Work instruction: Return each line of the items below that contains the word "which".

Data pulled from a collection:
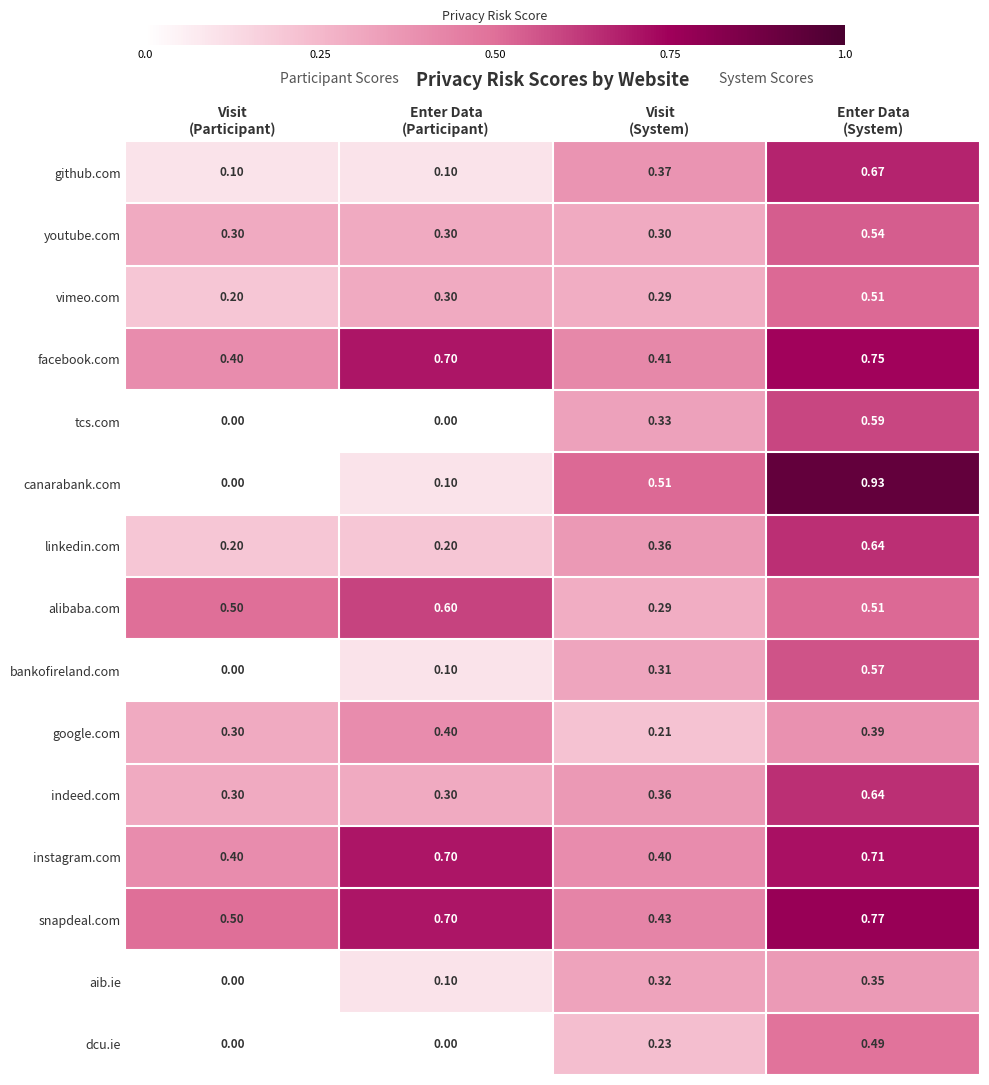

Between Enter Data
(Participant) and Visit
(System), which series saw the biggest shift?

canarabank.com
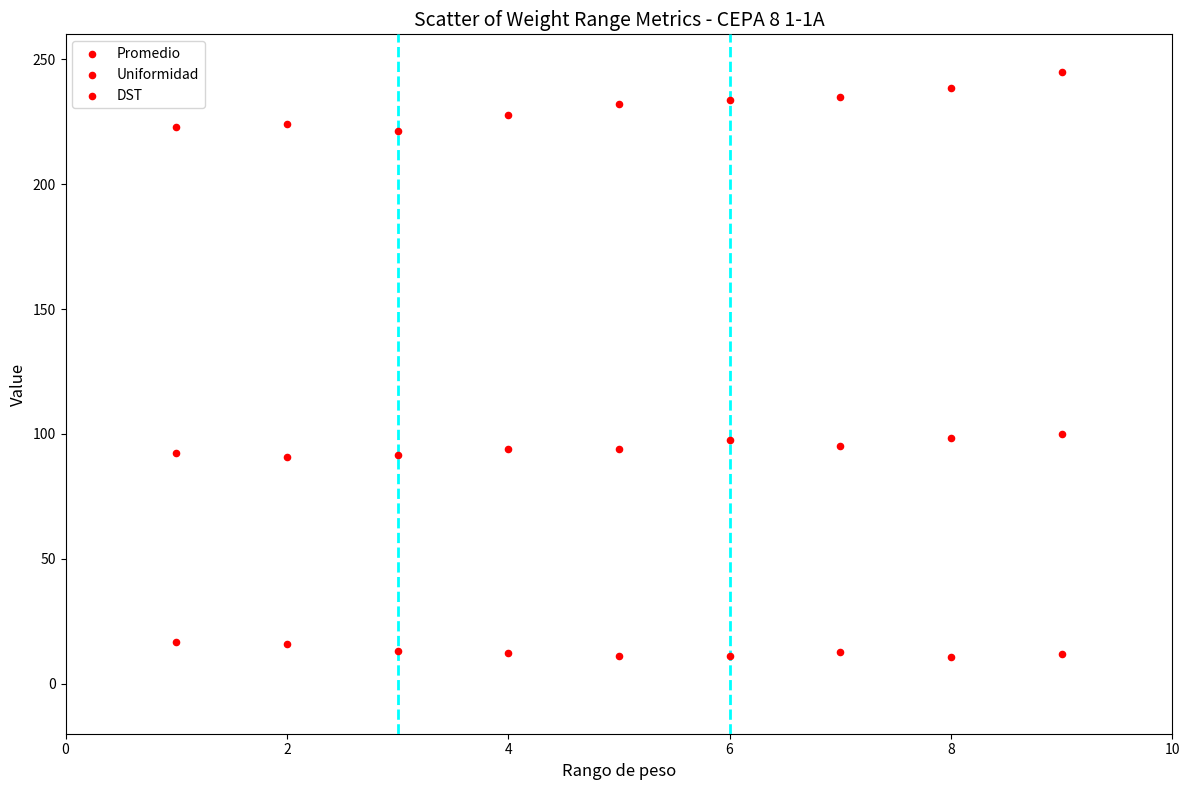

How many points are shown in the scatter plot?

27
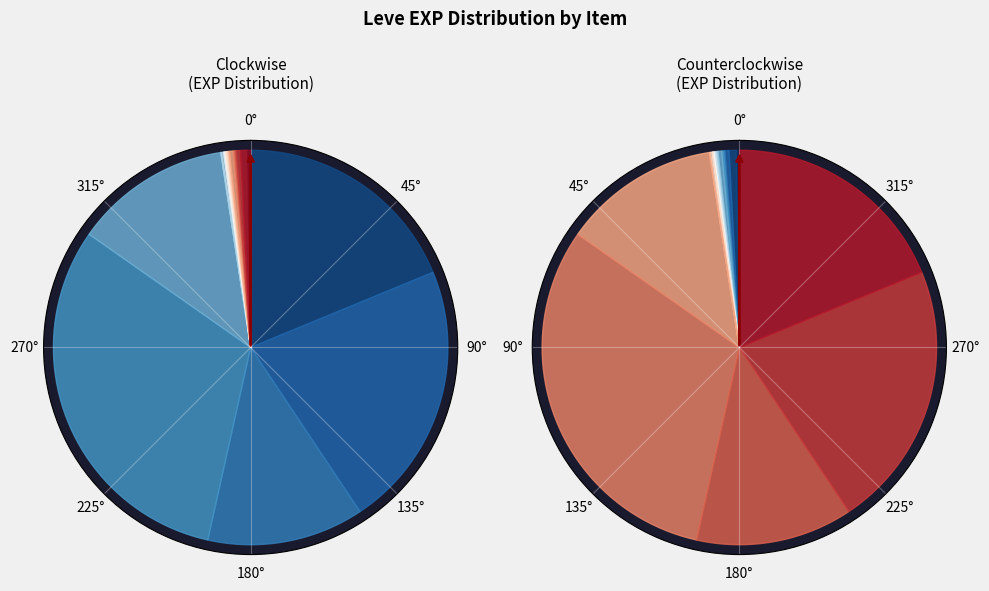

Rank the categories by value from highest to lowest.

Marmot Steak, Boiled Egg, Grilled Trout, Maple Syrup, Raisins, Dodo Omelette, Parsnip Salad, Mole Loaf, Raw Oyster, Jack-o'-lantern, Grilled Dodo, Braised Pipira, Kukuru Powder, Grilled Carp, Salt Cod, Orange Juice, Table Salt, Sweet Cream, Chanterelle Saute, Kukuru Butter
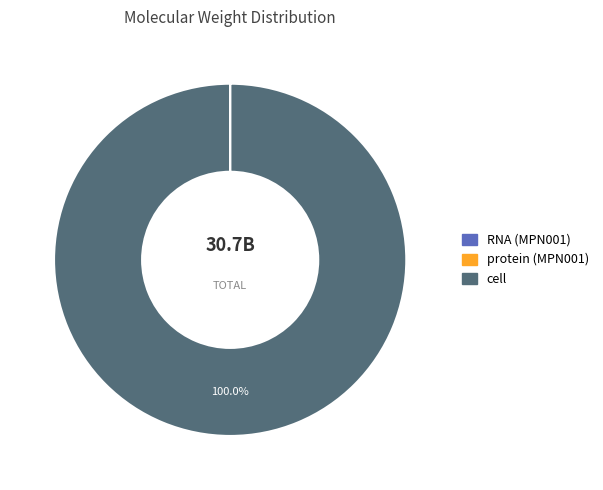

What is the majority slice?

cell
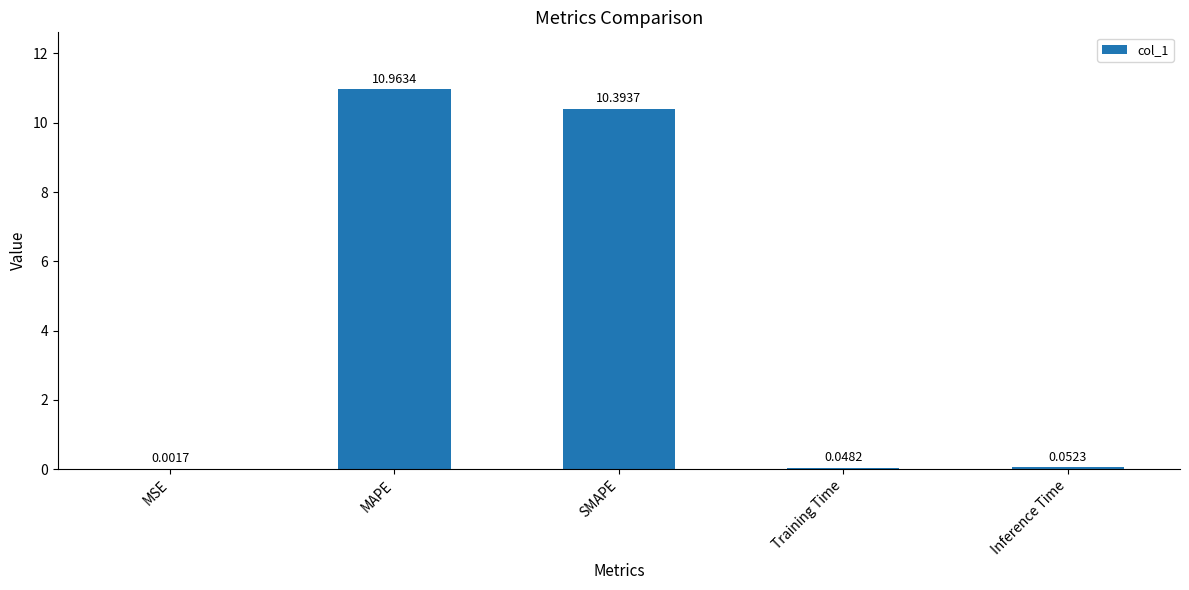

At which label is the value closest to 5?

Inference Time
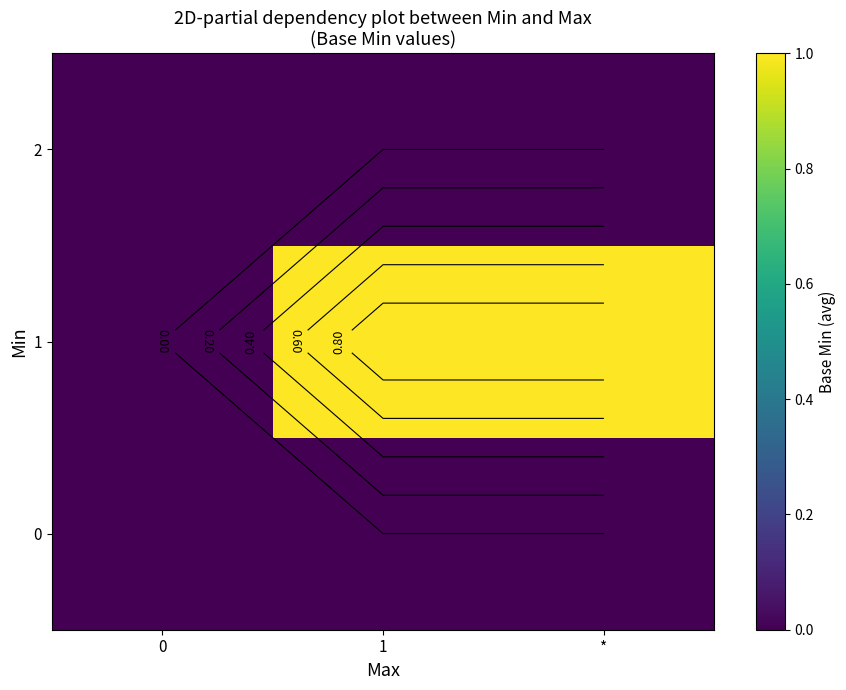

What is the total value across all series at *?

1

Response for this exercise:
(System), which series saw the biggest shift?
At which label is the value closest to 5?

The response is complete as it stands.